Train or Play: The Club Cricketer's Good Choice to Have | Cricket coaching, fitness and tips

Train or Play: The Club Cricketer's Good Choice to Have

"Do you want a game on Wednesday?" The midweek Twenty20 captain asks you after your Saturday match.

You can play, but it's a busy week and Wednesday is your only free time for training too. So you have a choice.

What do you do?


Play by default?

In my experience - as a coach and captain at club level for many years - most people default to playing.

The season is short, games can be called off. Take every chance you can to play actual cricket. You could "play yourself into form" if you do things right.
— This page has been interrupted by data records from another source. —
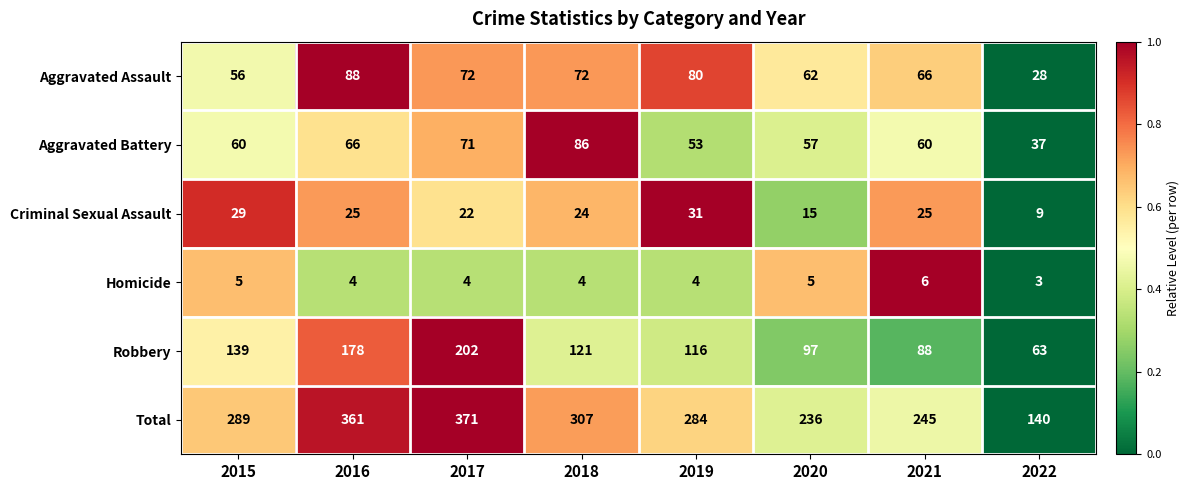

Between 2018 and 2019, which series saw the biggest shift?

Aggravated Battery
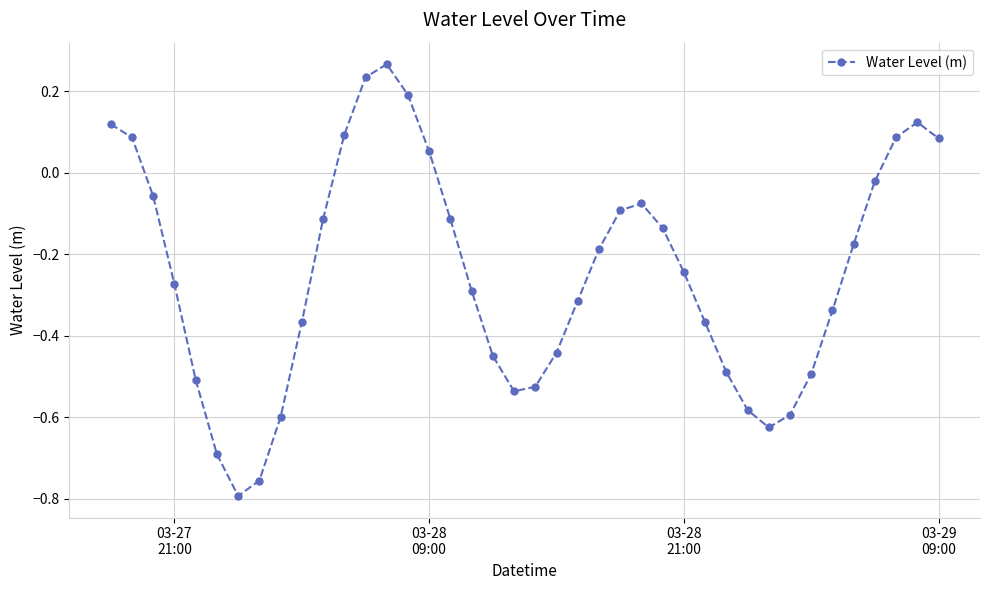

True or false: the data has more than 1 interior local peaks.

True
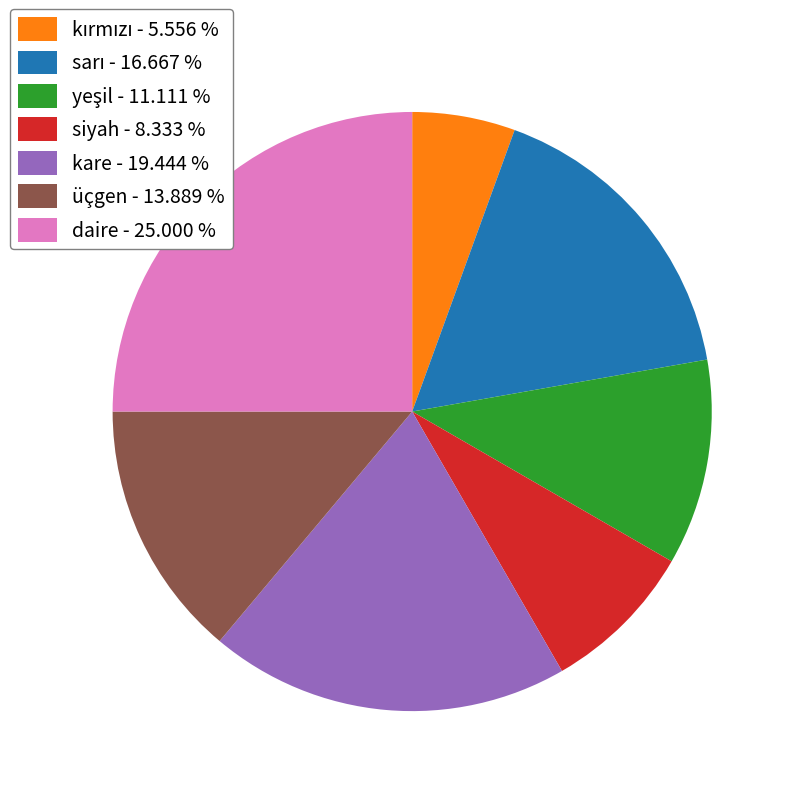

Is there any slice that represents more than half of the pie?

No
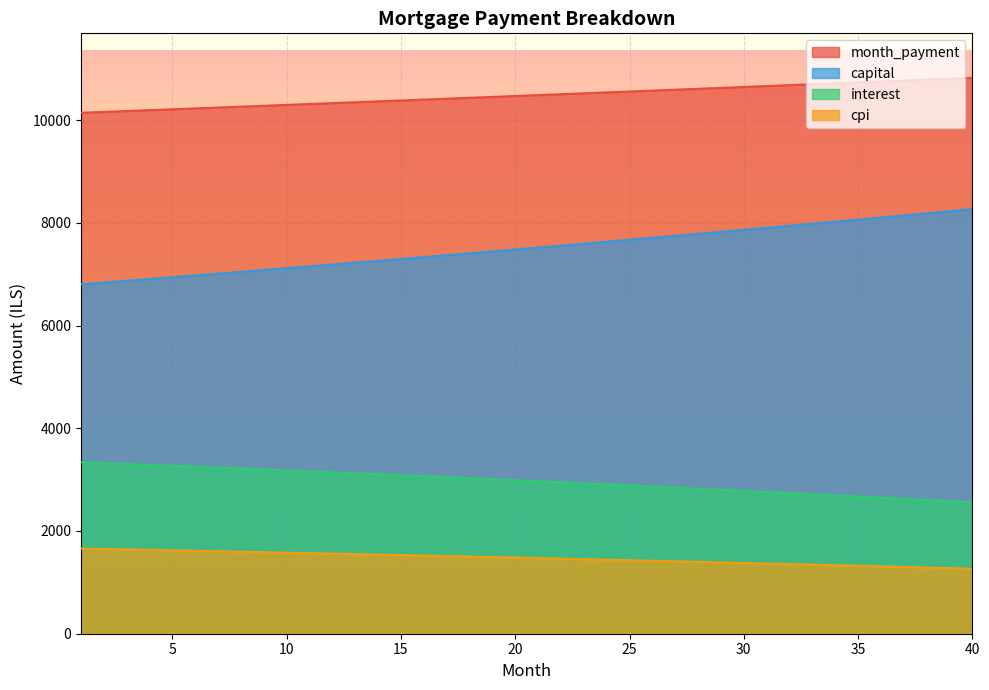

What is the maximum value for month_payment?

10821.9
Besides, no training session - no matter how well run - can reflect the pressure and fitness demands of a game of cricket. So, enjoy yourself with some T20 and feel more ready for the big weekend games.

Is is default thinking correct?

The down side of playing

It often is, but there are pitfalls.

In a game you have to do what is required. You can't easily manufacture a specific part of your game to work on (like you can in training). This is fine if you get to do something that will help you, but you can't be sure you will.

Plus, you only get one chance when you play. This might be handy for learning how you respond to pressure, but it's not good for experimenting with new methods or honing existing ones.

You might walk away from a game having not batted or bowled and barley touching the ball in the field. It's hard to learn and grow from that position!

The benefits of cricket training

The other option is to go to training and work on something specific. You can be more systematic here and more in control of what skills you are developing.

You can use video to record your play, tie it in to PitchVision's pitch maps and pace readings to work out what you do when you do things well.

You can create a feedback loop where you play, test, adjust and retest. This is the fastest way to learn any cricket skill. It's impossible to do in any single match.

So, if you want to develop your cricket, take a moment longer to consider training instead. It might be better for you, depending on your goals.

Reflect (with either option)

Whatever way you go, make sure you take time to properly reflect on the game or session.

I cannot stress how crucial reflection time is if you want to get better at playing cricket.

Most players finish the match, go home and only think about it if they have done well or poorly to wallow in pride or pity. Don't be that person. Take five minutes and reflect on what happened without the emotional highs or lows.

With video, coach or peer comments, and even honest memory there is plenty of data to use in your quest to improve your skills, form, mental strength and fitness.

You just need to take the time to analyse it. It doesn't take long so don't skip it (even when you lost because of a mistake you made, feel the pain and reflect on everything, not just the error).

What are your experiences of choosing playing over training or vice-versa?